安嬷嬷年紀大了,容易倦,明朗很快便聽見頭頂呼吸變得悠長。卻又忽然醒了,安嬷嬷想起一事:

“你先前說二狗教了你打架秘訣,什麽秘訣?”

明朗精神一振,答道:“狹路相逢勇者勝;擒賊先擒王;打蛇打七寸。”

安嬷嬷:“……”

“……學壞不學好,”安嬷嬷睡意濃重,喃喃道:“姑娘家家的,不要打架,老夫人要知道了,定要罰你站牆角……我沒有用,幫不了姑娘也管不了姑娘……打架不是什麽好事……”

“曉得啦。”

安嬷嬷的聲音越來越低,終于靜下來。

明朗一動不動,等了片刻,聽見輕微的鼾聲起,方輕輕擡頭。安嬷嬷已睡着,卻眉頭緊皺,憂心忡忡,一只手還慣性的不時動一下,輕拍明朗後背,像小時候哄着明朗睡覺般。安嬷嬷還将她當成小孩兒。

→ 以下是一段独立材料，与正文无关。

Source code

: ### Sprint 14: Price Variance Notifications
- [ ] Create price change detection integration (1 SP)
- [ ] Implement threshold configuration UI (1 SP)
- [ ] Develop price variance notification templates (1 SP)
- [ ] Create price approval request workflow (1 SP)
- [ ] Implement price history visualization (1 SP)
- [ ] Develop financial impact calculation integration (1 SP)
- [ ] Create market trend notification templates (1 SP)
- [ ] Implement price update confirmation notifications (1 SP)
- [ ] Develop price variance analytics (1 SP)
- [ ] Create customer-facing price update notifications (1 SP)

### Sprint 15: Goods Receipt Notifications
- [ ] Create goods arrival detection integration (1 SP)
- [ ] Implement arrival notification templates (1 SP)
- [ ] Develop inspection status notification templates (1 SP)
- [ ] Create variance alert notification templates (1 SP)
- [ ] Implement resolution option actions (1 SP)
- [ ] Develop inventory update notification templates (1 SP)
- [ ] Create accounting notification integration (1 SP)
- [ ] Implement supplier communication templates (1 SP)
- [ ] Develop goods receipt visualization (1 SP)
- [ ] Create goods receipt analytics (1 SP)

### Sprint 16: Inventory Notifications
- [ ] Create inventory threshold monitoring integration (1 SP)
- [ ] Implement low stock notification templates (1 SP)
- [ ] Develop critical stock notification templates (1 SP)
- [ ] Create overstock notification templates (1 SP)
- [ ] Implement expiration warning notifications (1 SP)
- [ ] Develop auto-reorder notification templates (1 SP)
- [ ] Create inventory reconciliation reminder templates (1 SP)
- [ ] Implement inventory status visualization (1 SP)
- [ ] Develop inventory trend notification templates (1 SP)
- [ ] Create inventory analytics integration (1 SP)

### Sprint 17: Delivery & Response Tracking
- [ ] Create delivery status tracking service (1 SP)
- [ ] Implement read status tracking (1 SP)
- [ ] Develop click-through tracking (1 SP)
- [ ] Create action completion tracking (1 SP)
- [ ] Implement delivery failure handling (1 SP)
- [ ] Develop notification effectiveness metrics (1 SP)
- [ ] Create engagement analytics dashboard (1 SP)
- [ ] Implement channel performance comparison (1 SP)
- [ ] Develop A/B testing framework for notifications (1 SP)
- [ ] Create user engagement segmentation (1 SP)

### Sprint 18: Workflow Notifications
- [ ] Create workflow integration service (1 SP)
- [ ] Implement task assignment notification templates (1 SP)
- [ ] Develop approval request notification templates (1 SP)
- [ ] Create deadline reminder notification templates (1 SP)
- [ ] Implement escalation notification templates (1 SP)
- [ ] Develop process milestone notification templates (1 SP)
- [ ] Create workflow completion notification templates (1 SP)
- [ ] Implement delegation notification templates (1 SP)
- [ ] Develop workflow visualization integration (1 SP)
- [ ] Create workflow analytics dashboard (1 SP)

明年春日,過了生辰,明朗便十一了,再過兩年,便是真正的大姑娘了。然而病中那兩年,昏睡不醒,百事不知,身體與時光,仿佛都靜止了,遲滞了。明朗醒來後,記憶依舊停留在摔倒前的六七歲,連她自己,也覺自己似乎還是個小孩兒。

她卻需要快點長大。

一夕之間,明朗的人生天翻地覆,如同從天堂跌入地獄。然則她卻連難過的時間都沒有,緊接着颠沛流離,病體孱弱,忙于吃藥,生存,生活……

如今,更要被送去做沖喜娘子了。

她雖安慰安嬷嬷車到山前必有路,實則亦十分迷惘。自打離開扁州,她便猶如一片浮萍,于天地間飄蕩,前途未蔔,

失去了祖母的庇護之後,她好像一無是處。

明朗看着黑漆漆的半空,想起以前曾聽過的話本子,裏頭的女子或智勇雙全,有勇有謀,或一身絕學,武藝高強,一個個聰慧伶俐,敢于挑戰惡勢力,與其鬥智鬥勇,最終大獲全勝,叫人拍手稱快,酣暢淋漓。

我不夠聰明,對不起。明朗默默的想。

我不夠強大,對不起。

但我會謹遵祖母教誨,好好活着,好好生活。即便生在泥沼,身在逆境,亦要明朗的活下去。

風聲小了些,已是隆冬,今冬卻還未下過一場雪。

明日會下雪嗎?

都說瑞雪兆豐年,明朗心念一動,忽然有種預感,今年的初雪就要來了。下雪是個好兆頭,沖喜娘子之事,焉知禍福。或許國公府是個不錯的地方,容翡亦是不錯的人……

明朗往安嬷嬷懷中縮了縮,面上帶着些許期待,慢慢入睡。

第二日一早,容國公府的人便來了。